3. Conduct a Freight Bid to Leverage Volumes and Sign a Multi-Year rate Agreement
Under this scenario, you can place your company’s freight for bid to a select group of existing and new carriers. You can then negotiate with those short listed carriers that can supply the service and capacity at the best price. To secure this capacity over a longer term, you can negotiate a multi year agreement with modest increases and SLA’s (service level agreements).
This scenario offers your company an opportunity to reduce freight costs and hold these reduced costs, with modest increases, over several (e.g. 3) years. The downside to this approach is if the economy softens, your company has locked into a multi year agreement with rate increases in subsequent years.

The writer would argue that option 3 offers most shippers with significant volumes the best opportunity for cost certainty, capacity and good service. By establishing a multi-year relationship with your core carriers, this fosters a stronger, more collaborative bond. Carriers that know they have a three year commitment on volumes and rates are more likely to work more diligently on behalf of your company. This scenario is most likely to create a win / win scenario and is in the best interests of both parties.

Dan Goodwill
President
Dan Goodwill & Associates Inc.
www.dantranscon.com

Comments (2)

Alan Taliaferro:

As well as the stratagies mentioned above, one could consider joining with other shippers in a freight group, or negotiating those fuel surcharges which are currently plaguing the marketplace and everyones knows are a profit center for carriers. These fuel surcharges need to be eliminated now that high fuel costs have become the norm.
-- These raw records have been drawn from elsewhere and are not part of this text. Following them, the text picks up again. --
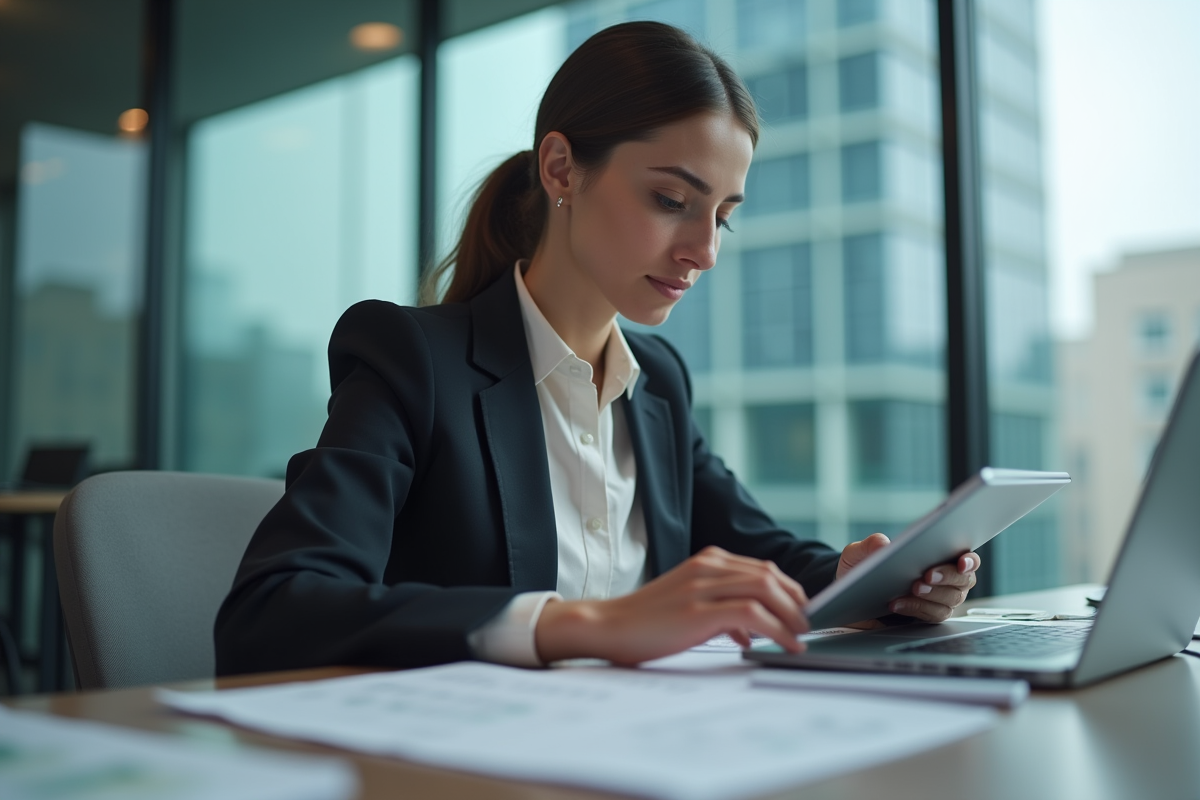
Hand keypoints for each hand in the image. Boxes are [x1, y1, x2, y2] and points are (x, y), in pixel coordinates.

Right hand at [534, 546, 809, 664]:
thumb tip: (750, 630)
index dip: (789, 589)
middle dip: (796, 601)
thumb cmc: (645, 621)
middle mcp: (708, 566)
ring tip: (802, 636)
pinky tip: (786, 645)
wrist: (607, 626)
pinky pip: (752, 615)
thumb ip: (720, 609)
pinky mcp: (698, 611)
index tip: (801, 611)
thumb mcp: (689, 605)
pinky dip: (778, 630)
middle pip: (769, 575)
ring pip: (766, 590)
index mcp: (707, 560)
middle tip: (808, 625)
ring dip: (792, 615)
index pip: (762, 568)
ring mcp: (702, 586)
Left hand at [837, 534, 980, 623]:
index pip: (966, 559)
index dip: (969, 561)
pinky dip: (916, 609)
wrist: (849, 597)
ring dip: (932, 594)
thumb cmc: (859, 570)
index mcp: (938, 557)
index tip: (961, 562)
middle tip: (927, 575)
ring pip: (950, 601)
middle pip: (963, 581)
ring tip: (913, 588)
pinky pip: (930, 616)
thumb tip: (883, 544)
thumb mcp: (857, 553)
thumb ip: (869, 545)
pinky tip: (897, 603)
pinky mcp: (925, 617)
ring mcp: (937, 600)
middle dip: (948, 577)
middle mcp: (944, 579)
It is that time of the year we all sharpen our pencils (now spreadsheets) and cut cost from every area, or at least review. Since transportation is now defined as a “commodity” it should be fairly easy to reduce cost from these suppliers and vendors. It is easy to see the pressure on the logistics managers, supply chain directors, value chain teams, 3PL, 4PL, and remember when it was the Traffic Manager?

The truckload industry has done a poor job of explaining the “value proposition” they bring to a company. I attended a conference where the statement “Dell is a logistics company first” and you know Wal-Mart and P & G are mentioned also.
Inventory, inventory, inventory, or as Clinton said in his first campaign “it’s the economy stupid”

Would you give up a 5% increase in the Truckload budget to receive a 5% reduction in inventory? If the answer is yes, you are very carrier friendly, and are going to drive your competition crazy, as they try to figure it out. By the way those stock outs have been reduced, making your company the first choice.

Truckload carriers can list all the cost they face and driver shortage, I don’t want to hear or see it. My boss just showed me our cost pressure points, and I need and want my job more than the Truckload carrier representative.

Bring me a solution that shows how we can work together to eliminate or at least reduce cost. Here is a good quote “FedEx freight has grown at almost twice the rate of the overall market, not by cutting price but by raising the bar on service and technology. I wonder if the same customers of FedEx freight have truckload shipments?

Be careful here, and make sure you define truckload not only by weight, or volume, but also revenue.

DOT Study:
Throughout the study materials and the Website summary tables, "truck" refers to a vehicle designed, used, or maintained primarily for carrying property, with a gross vehicle weight rating or gross combination weight rating of more than 10,000 lbs.